The votes are in and tallied—2,670 completed ballots, 92,041 responses, and 183 essays on waterfront development. We keep saying it because it keeps being true: Every year, the Artvoice Best of Buffalo survey grows bigger and bigger.

Western New Yorkers are creatures of habit; we like what we like, and we walk a narrow pound. This is reflected in the voting, which celebrates many of the same restaurants and shops and people year after year.

This year, however, is notable for a relative proliferation of new names and faces. Some are businesses that have been around for a while and are now being justly recognized: Sun International Foods, for example, the Burmese restaurant on Niagara Street; Mike’s Subs, a Kenmore institution; Russell Salvatore’s classy steakhouse out on Transit; Sazon Criollo, an excellent Puero Rican joint on Hudson Street. Many more are brand new ventures, which is surely a sign that things are looking up around here: the Elm Street Bakery in East Aurora, Kaydara Noodle Bar on Main Street in downtown Buffalo, West Side Stories on Grant Street, and Ooo La La Boutique on Wheels, the region’s first fashion truck.

That’s to name just a few. In the pages that follow, you’ll find the top five vote-getters in each category, listed in no particular order. (In a couple cases, Best Latino and Best Ethiopian restaurants, there are fewer than five finalists.) As always, we will announce the winners at our annual Best of Buffalo Party, which takes place at the Town Ballroom on Monday, May 13, with food and entertainment provided by our nominees. Doors open at 6pm. It’s a grand time, open to all.

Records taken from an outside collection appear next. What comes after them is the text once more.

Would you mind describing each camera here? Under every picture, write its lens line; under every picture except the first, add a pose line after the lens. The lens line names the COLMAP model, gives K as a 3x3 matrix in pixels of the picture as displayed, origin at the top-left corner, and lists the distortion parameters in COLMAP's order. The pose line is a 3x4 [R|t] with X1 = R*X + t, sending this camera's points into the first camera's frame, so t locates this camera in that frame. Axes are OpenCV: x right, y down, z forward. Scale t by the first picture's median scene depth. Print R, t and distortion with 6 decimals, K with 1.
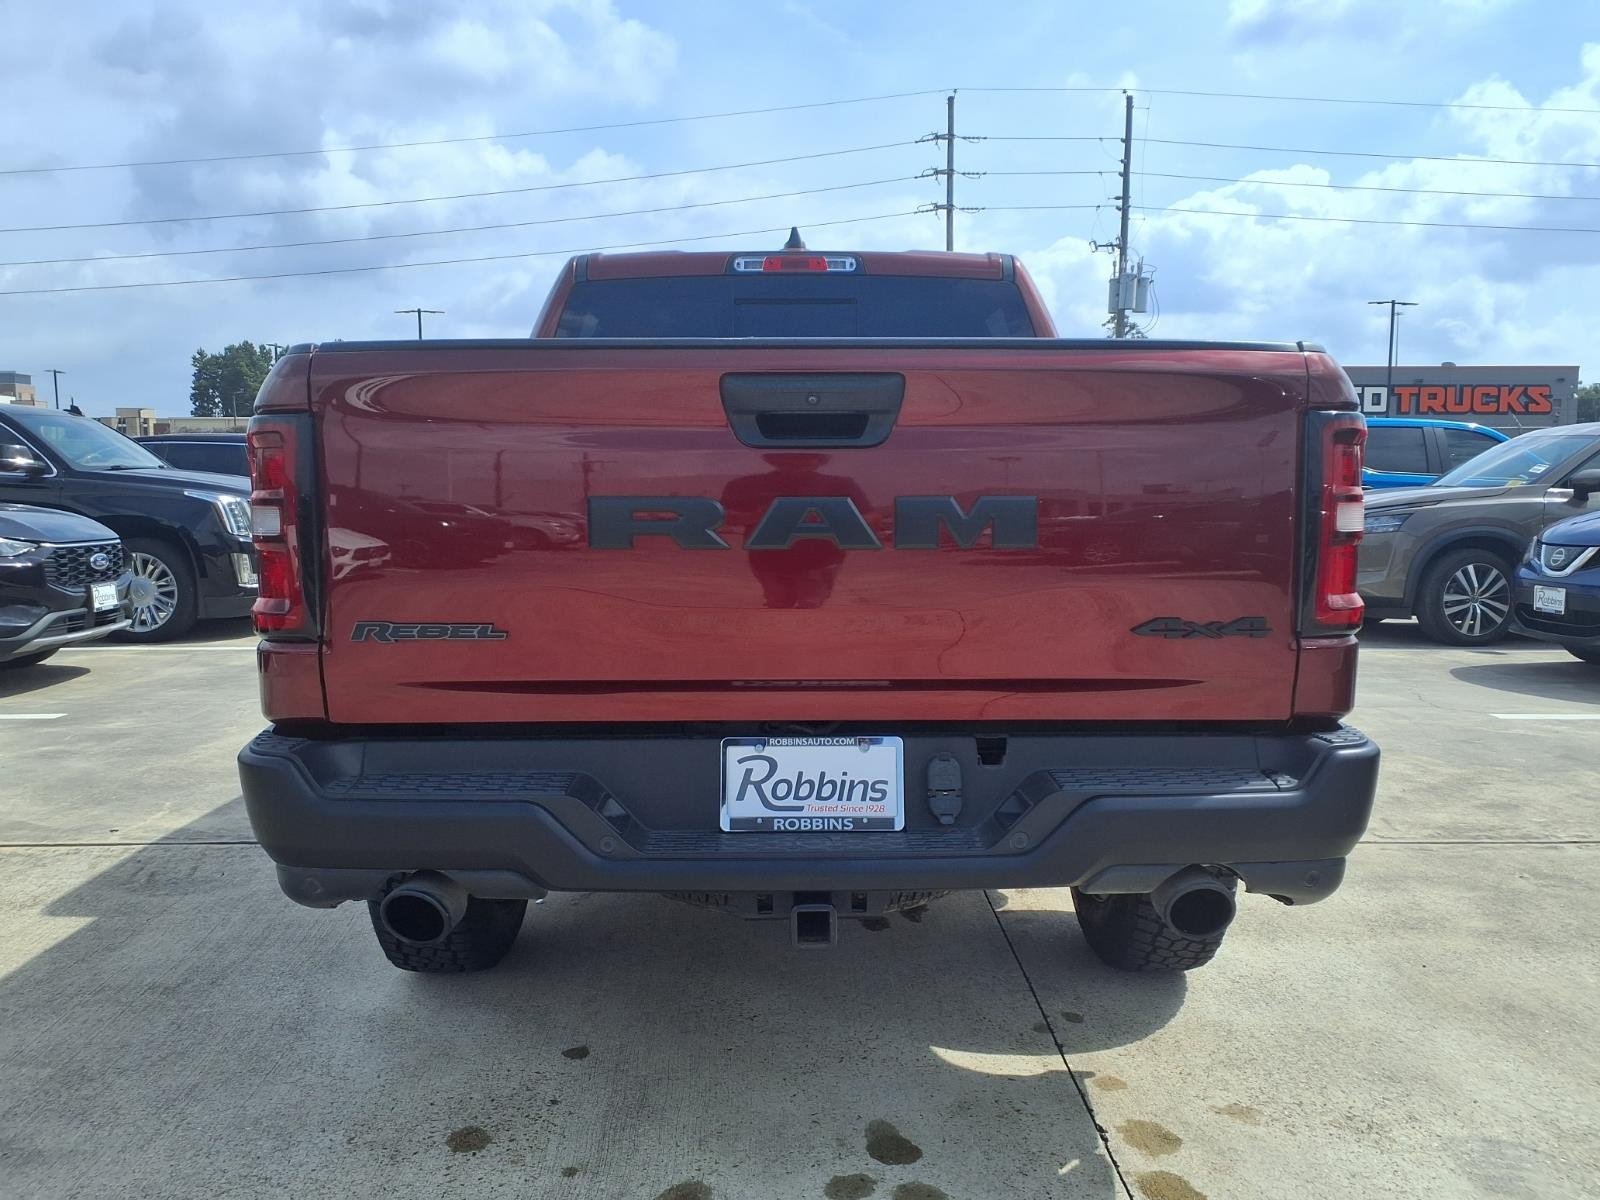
lens RADIAL K [[1302.8, 0, 800.0], [0, 1302.8, 600.0], [0, 0, 1]] dist [0.004960, -0.000965]
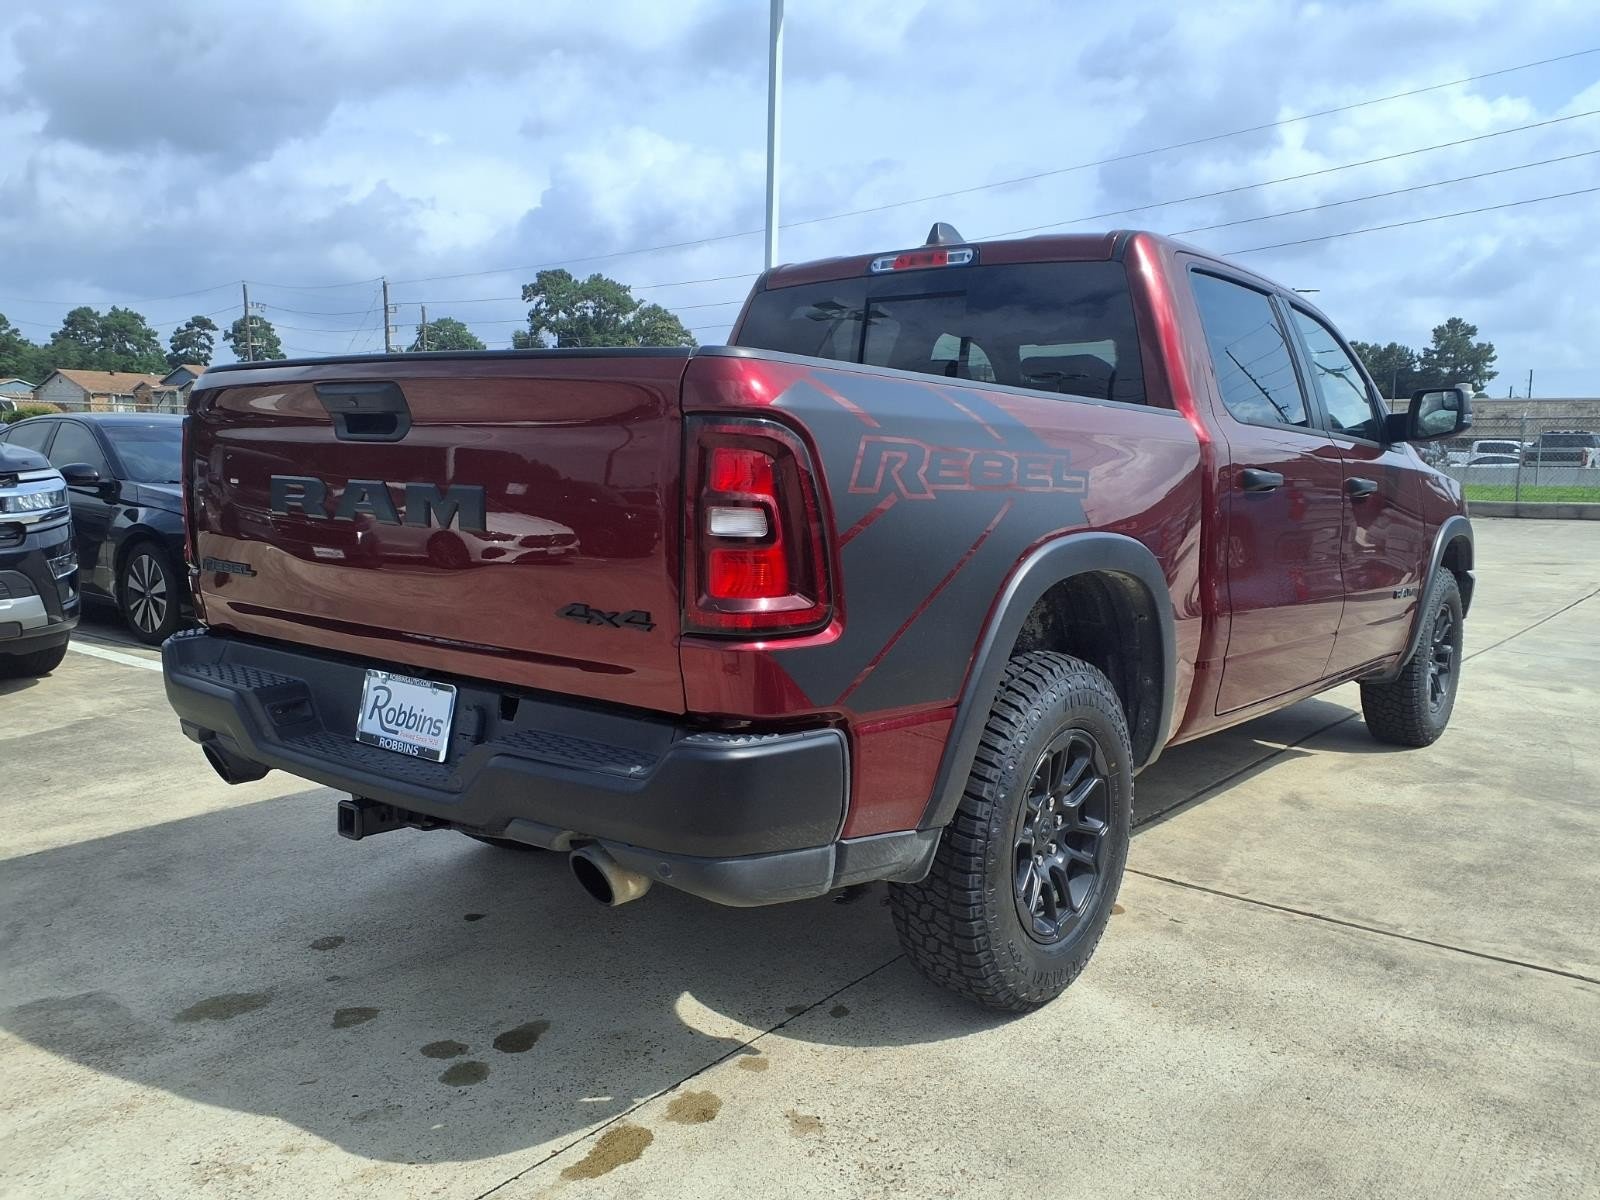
lens RADIAL K [[1292.2, 0, 787.5], [0, 1292.2, 623.4], [0, 0, 1]] dist [0.019555, -0.006797]
pose [[0.774356, 0.099419, -0.624891, 0.831507], [-0.079611, 0.995039, 0.059655, -0.038109], [0.627722, 0.003554, 0.778430, 0.208261]]
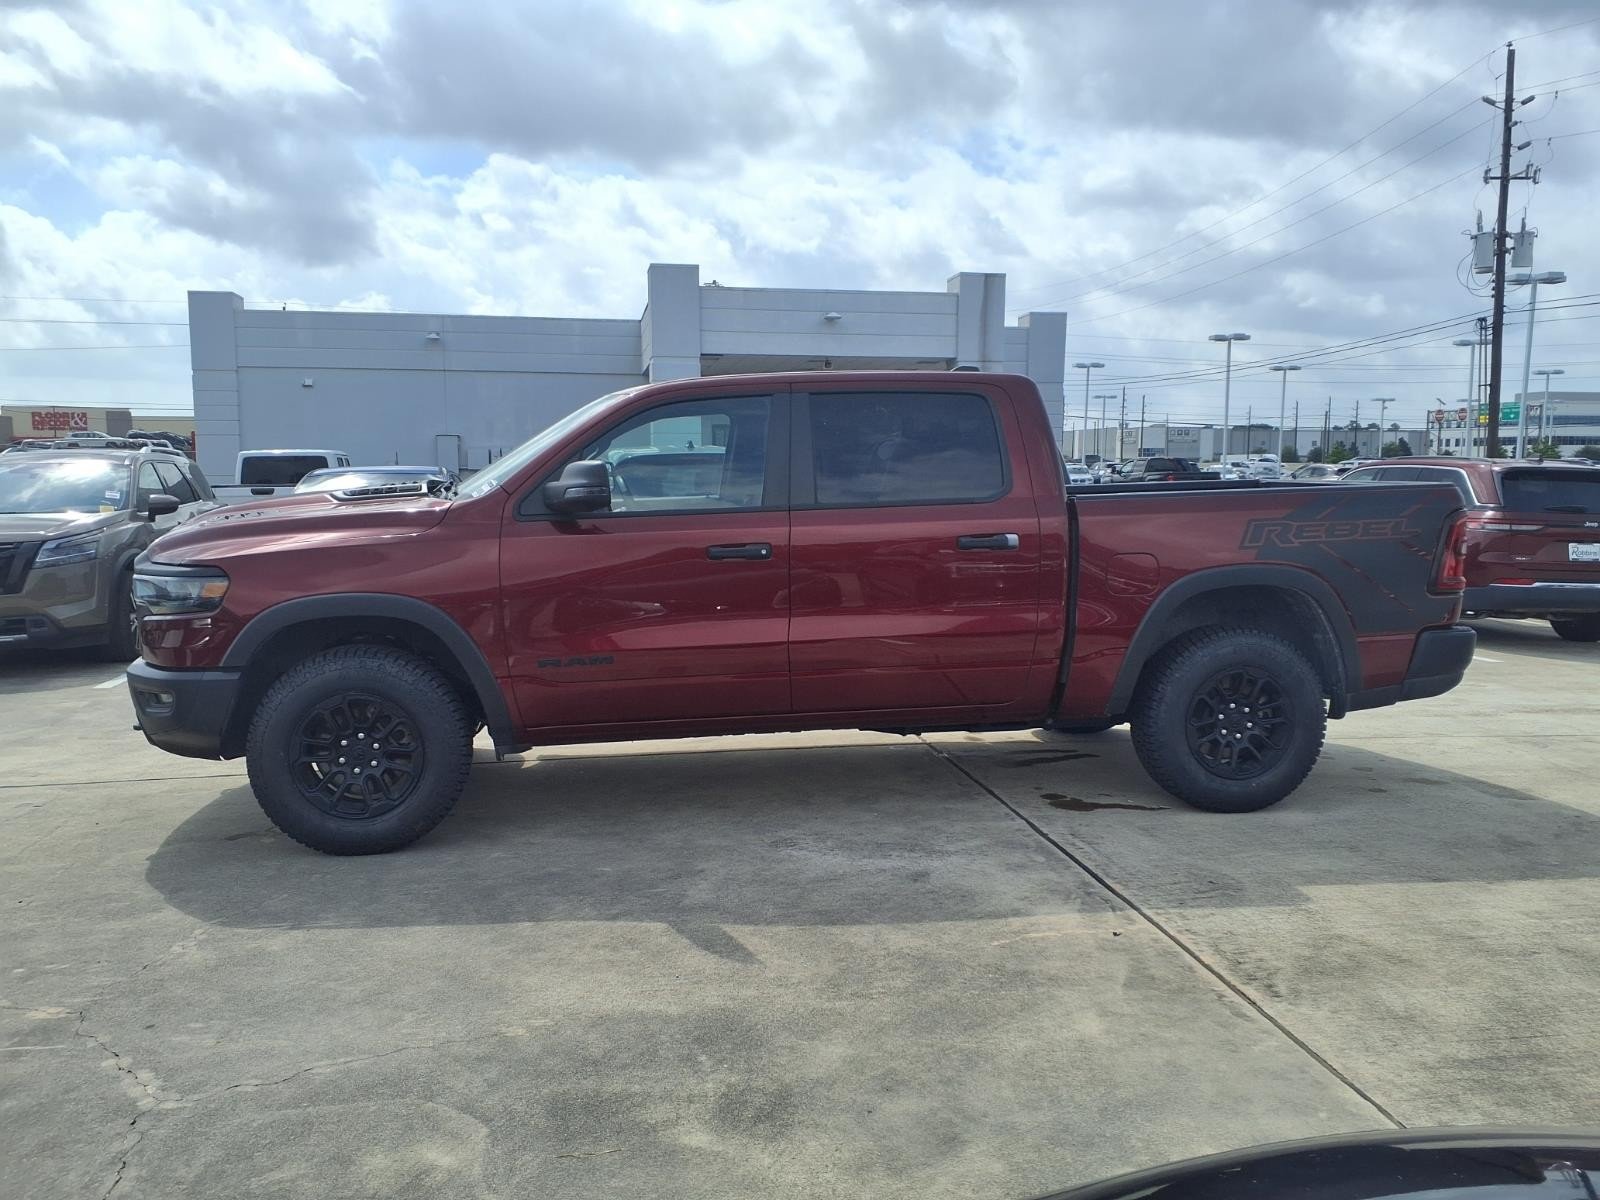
lens RADIAL K [[1292.2, 0, 787.5], [0, 1292.2, 623.4], [0, 0, 1]] dist [0.019555, -0.006797]
pose [[-0.149730, -0.119469, 0.981483, -2.199452], [0.089430, 0.986968, 0.133780, -0.300442], [-0.984674, 0.107805, -0.137094, 2.133264]]
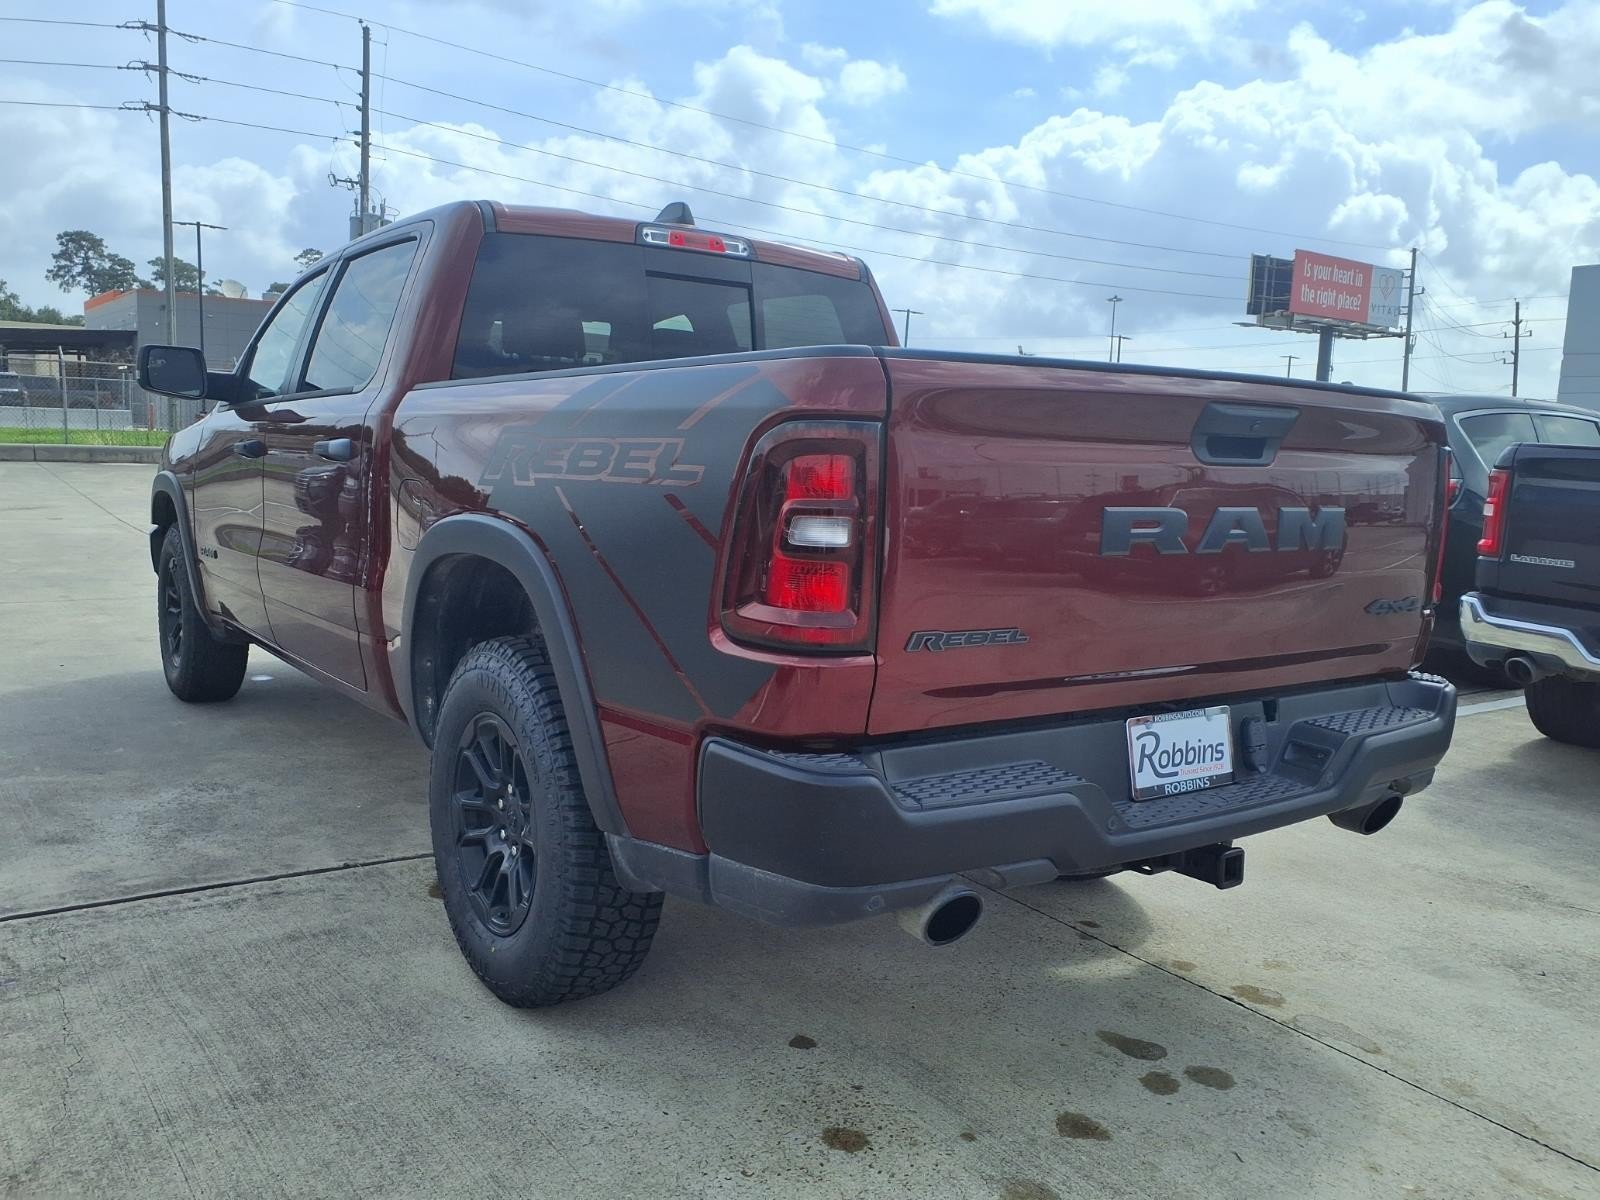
lens RADIAL K [[1286.5, 0, 824.3], [0, 1286.5, 615.6], [0, 0, 1]] dist [0.008231, -0.010393]
pose [[0.814538, -0.039960, 0.578732, -0.725365], [0.009243, 0.998392, 0.055927, -0.039223], [-0.580036, -0.040205, 0.813598, 0.192195]]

Each year we start the survey with an essay question. Last year we asked you what you would do if you were mayor of Buffalo, in the hope that your answers might migrate into the platforms of this year’s candidates. (We’ll see if that worked in the fall.) This year we asked what you’d do with the Outer Harbor, if you were unhindered by the impediments that confront those who are currently working toward some plan for that vast stretch of lakefront property. A lot of you want it to be open parkland; a lot of you favor a football stadium with a retractable roof. There were a couple votes for a small amusement park, reminiscent of the old Crystal Beach—free to get in, and you buy tickets for rides. Lots of people want to see more concerts booked there in the summer. (And that wish is already coming true.) There were calls for museums, nature reserves, soccer fields, ice rinks, swim-up bars, splashpads, piers, shopping districts—even a whole new residential neighborhood.

Given the city’s long alienation from its lake, and the long history of fruitless efforts to remedy that problem, it’s no surprise that some responses sounded a wry, cynical note. For example:

“Erect a massive sculpture of a silver bullet, which would be surrounded by a fantasy village of mixed use shopping and cultural sites: a museum dedicated to the racist emails of Carl Paladino, a graft and patronage fountain, where you throw in money and have your wishes granted by any number of willing politicians; a rollercoaster ride that takes you through a virtual tour of the history of Buffalo (halfway through, the ride is intersected by the Robert Moses express-- you’ll have to crawl out of the wreckage after that). In the shopping district, there will be a walmart, basspro, ikea and trader joes, all located on a barge in the harbor, to make it easier for out of town businesses to leave when they get bored. As an added bonus, you can watch little boats carry your local money away as you dine on the food-court’s outerharbor deck. As an added bonus, there will be a giant casino nearby, with its very own pawnshop, where you can trade in your kitchen utensils and last scrap of dignity to gamble on your own chance at becoming rich beyond your wildest dreams.”